Although the Internet can connect people from across the globe, 14-year-old Emma Lugner uses it to meet other kids in Park City.

Lugner is a veteran user of the MySpace.com, the popular Web site that makes blogging simple. People can log on to write journal entries, post pictures, and meet new friends. "You meet people from Park City, people from everywhere really," said the Treasure Mountain International School student. "I am friends with some people I know from Heber and Kamas, but mostly just kids at school." MySpace is free and requires no hard or software beyond an Internet connection. Posting on the Web site also requires no real computer knowledge beyond basic Internet proficiency. MySpacers customize their own site with the images and text they want to use. Park City High School senior Kelli Tompkins uses MySpace to keep in contact with friends who have moved. "I guess it’s just the most efficient way for me to keep in touch with them," said Tompkins. She just uses it for email, but a lot of Park City teens use it to blog or post pictures from dances or other events. Park City High School junior Stephanie Stoler said, "It’s a fun environment, you have the ability to meet a lot of cool people from around the world that see something on your profile that catches their eye. The ability to share pictures is a great feature, and having a lot of my favorite bands use MySpace is very cool indeed. I enjoy the bulletin factor, which give you a chance to shout something out to all of your friends at once." Park City High School 2005 graduate Elizabeth Leader uses MySpace to keep in contact with friends while she’s at Claremont Mckenna College in California. In one blog, she writes: "Hello my lovelies. I miss you and am thinking of you all often. But college life is treating me very nicely. I would be ecstatic if you dropped me a note (if even a free postcard from a restaurant). Or the bill for something of yours I damaged. That works too." Parents: up and in your business? "I like MySpace because it’s only between you and your friends really," Lugner said. "Your parents aren’t always up and in your business. It’s a more advanced email connection, you can see pictures. You don’t have to use the phone for people who are long distance."

In fact, some of the material posted on MySpace could get teens in trouble. Max, a 17-year-old Parkite who uses MySpace under the screen name Maxipad, emailed The Park Record.

"Park City teens find it okay to meet adults off of MySpace or put pictures of them at their ‘Deer Valley parties’ where they are all drinking or smoking reefer on their pages," Max wrote.

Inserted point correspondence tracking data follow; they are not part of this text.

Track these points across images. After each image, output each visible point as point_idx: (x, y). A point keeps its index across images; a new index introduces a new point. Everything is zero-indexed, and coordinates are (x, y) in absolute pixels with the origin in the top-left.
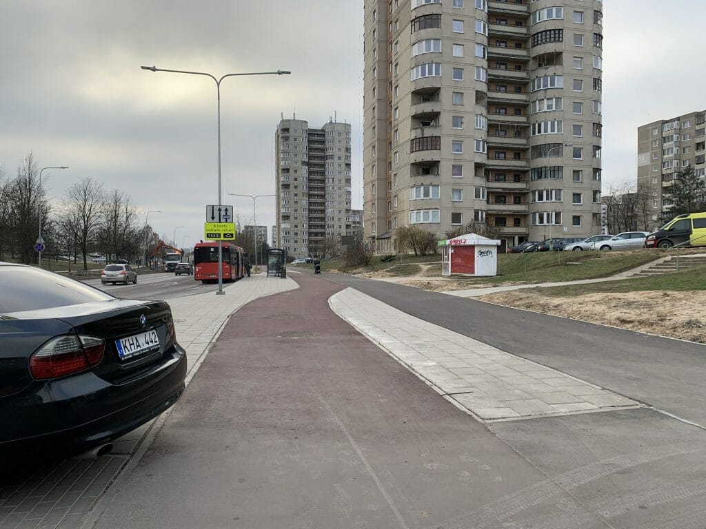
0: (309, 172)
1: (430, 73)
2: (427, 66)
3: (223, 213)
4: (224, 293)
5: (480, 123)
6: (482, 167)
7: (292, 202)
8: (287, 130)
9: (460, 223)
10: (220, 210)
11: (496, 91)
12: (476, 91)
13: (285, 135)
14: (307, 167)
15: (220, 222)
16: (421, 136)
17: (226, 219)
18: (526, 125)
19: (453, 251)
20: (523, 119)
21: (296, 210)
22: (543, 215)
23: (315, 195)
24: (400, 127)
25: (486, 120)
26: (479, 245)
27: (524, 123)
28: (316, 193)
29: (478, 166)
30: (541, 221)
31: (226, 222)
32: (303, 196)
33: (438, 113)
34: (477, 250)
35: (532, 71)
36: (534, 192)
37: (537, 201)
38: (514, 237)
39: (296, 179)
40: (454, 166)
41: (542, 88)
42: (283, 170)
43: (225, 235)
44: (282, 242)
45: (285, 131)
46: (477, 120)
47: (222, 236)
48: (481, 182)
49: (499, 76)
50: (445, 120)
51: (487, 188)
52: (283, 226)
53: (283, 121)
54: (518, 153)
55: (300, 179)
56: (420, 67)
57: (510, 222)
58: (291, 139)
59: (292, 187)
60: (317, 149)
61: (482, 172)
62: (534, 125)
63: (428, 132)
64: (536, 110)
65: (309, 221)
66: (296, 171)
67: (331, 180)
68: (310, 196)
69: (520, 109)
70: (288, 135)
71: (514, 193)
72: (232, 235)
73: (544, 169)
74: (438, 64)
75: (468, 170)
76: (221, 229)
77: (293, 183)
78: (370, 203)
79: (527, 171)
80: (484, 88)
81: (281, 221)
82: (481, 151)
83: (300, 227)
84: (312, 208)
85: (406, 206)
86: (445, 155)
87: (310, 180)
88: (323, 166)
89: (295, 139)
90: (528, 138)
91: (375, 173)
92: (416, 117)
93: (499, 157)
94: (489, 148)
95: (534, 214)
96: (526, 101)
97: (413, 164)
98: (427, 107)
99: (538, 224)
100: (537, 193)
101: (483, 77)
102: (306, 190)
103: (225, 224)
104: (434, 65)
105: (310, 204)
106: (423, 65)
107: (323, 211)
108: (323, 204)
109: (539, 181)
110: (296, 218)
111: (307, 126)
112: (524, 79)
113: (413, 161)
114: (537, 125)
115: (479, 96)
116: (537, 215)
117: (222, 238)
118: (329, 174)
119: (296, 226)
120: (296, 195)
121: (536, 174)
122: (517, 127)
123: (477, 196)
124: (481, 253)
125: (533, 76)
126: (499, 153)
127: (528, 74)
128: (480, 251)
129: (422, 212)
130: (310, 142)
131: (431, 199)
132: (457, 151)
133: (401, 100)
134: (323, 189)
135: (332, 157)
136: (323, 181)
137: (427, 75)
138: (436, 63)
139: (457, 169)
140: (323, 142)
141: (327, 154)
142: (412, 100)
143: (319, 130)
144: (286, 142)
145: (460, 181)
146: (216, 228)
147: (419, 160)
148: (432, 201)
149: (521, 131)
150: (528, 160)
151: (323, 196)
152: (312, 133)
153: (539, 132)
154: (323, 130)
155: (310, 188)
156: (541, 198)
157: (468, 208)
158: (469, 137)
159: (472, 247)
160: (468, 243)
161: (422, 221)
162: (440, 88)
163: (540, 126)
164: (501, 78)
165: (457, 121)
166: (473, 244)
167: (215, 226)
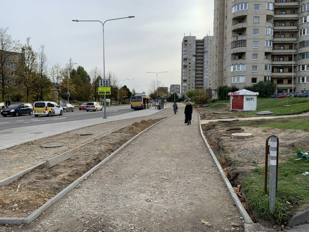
0: (196, 60)
1: (242, 8)
2: (240, 5)
3: (105, 83)
4: (107, 118)
5: (269, 31)
6: (270, 54)
7: (188, 74)
8: (186, 41)
9: (256, 82)
10: (104, 81)
11: (280, 14)
12: (267, 15)
13: (185, 43)
14: (195, 57)
15: (104, 87)
16: (236, 40)
17: (107, 85)
18: (297, 30)
19: (233, 98)
20: (295, 28)
21: (189, 77)
22: (304, 77)
23: (199, 70)
24: (227, 37)
25: (273, 30)
26: (245, 95)
27: (296, 29)
28: (199, 69)
29: (267, 54)
30: (303, 81)
31: (107, 87)
32: (193, 71)
33: (245, 28)
34: (245, 98)
35: (301, 1)
36: (299, 66)
37: (301, 70)
38: (287, 90)
39: (190, 63)
40: (253, 54)
41: (306, 10)
42: (184, 59)
43: (106, 92)
44: (183, 91)
45: (185, 41)
46: (267, 30)
47: (105, 93)
48: (269, 62)
49: (281, 6)
50: (249, 31)
51: (272, 65)
52: (184, 85)
53: (185, 37)
54: (291, 45)
55: (192, 63)
56: (237, 6)
57: (285, 81)
58: (188, 45)
59: (188, 67)
60: (200, 49)
61: (270, 57)
62: (301, 30)
63: (240, 38)
64: (302, 22)
65: (196, 82)
66: (190, 60)
67: (206, 63)
68: (196, 71)
69: (294, 22)
70: (187, 43)
71: (288, 67)
72: (109, 92)
73: (305, 53)
74: (246, 3)
75: (262, 56)
76: (104, 89)
77: (188, 65)
78: (215, 74)
79: (297, 55)
80: (272, 13)
81: (183, 82)
82: (269, 46)
83: (191, 85)
84: (197, 76)
85: (229, 75)
86: (248, 49)
87: (196, 63)
88: (203, 56)
89: (190, 45)
90: (297, 38)
91: (217, 60)
92: (234, 31)
93: (280, 49)
94: (274, 44)
95: (299, 77)
96: (297, 18)
97: (232, 54)
98: (240, 26)
99: (301, 82)
100: (301, 66)
101: (271, 7)
102: (194, 68)
103: (107, 88)
104: (244, 4)
105: (196, 74)
106: (238, 5)
107: (202, 77)
108: (202, 74)
109: (303, 60)
110: (189, 81)
111: (195, 39)
112: (296, 6)
113: (232, 53)
114: (303, 30)
115: (269, 18)
116: (301, 78)
117: (105, 94)
118: (205, 60)
119: (189, 85)
120: (190, 70)
121: (301, 56)
122: (291, 32)
123: (266, 69)
124: (247, 99)
125: (301, 4)
126: (280, 46)
127: (299, 3)
128: (247, 98)
129: (236, 77)
130: (197, 45)
131: (240, 71)
132: (255, 46)
133: (228, 23)
134: (202, 67)
135: (207, 52)
136: (203, 63)
137: (240, 10)
138: (245, 3)
139: (255, 55)
140: (203, 45)
141: (205, 51)
142: (233, 23)
143: (201, 40)
144: (186, 46)
145: (256, 62)
146: (102, 90)
147: (235, 52)
148: (241, 72)
149: (293, 34)
150: (297, 49)
151: (202, 70)
152: (198, 41)
153: (304, 33)
154: (203, 40)
155: (196, 67)
156: (303, 68)
157: (261, 75)
158: (262, 39)
159: (243, 96)
160: (240, 94)
161: (236, 82)
162: (247, 15)
163: (304, 30)
164: (283, 7)
165: (256, 31)
166: (243, 95)
167: (102, 88)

He also that sometimes teens form groups against teachers and students and recruit others to these groups and "really hurt people’s feelings." Technically, people have to be 16 to use MySpace, but "it doesn’t really matter" as long as they use it safely, Lugner said. "A lot of parents don’t like their kids using AOL Instant Messenger because you can get messages from people you don’t know, but on MySpace you’re in control of everything," Lugner said.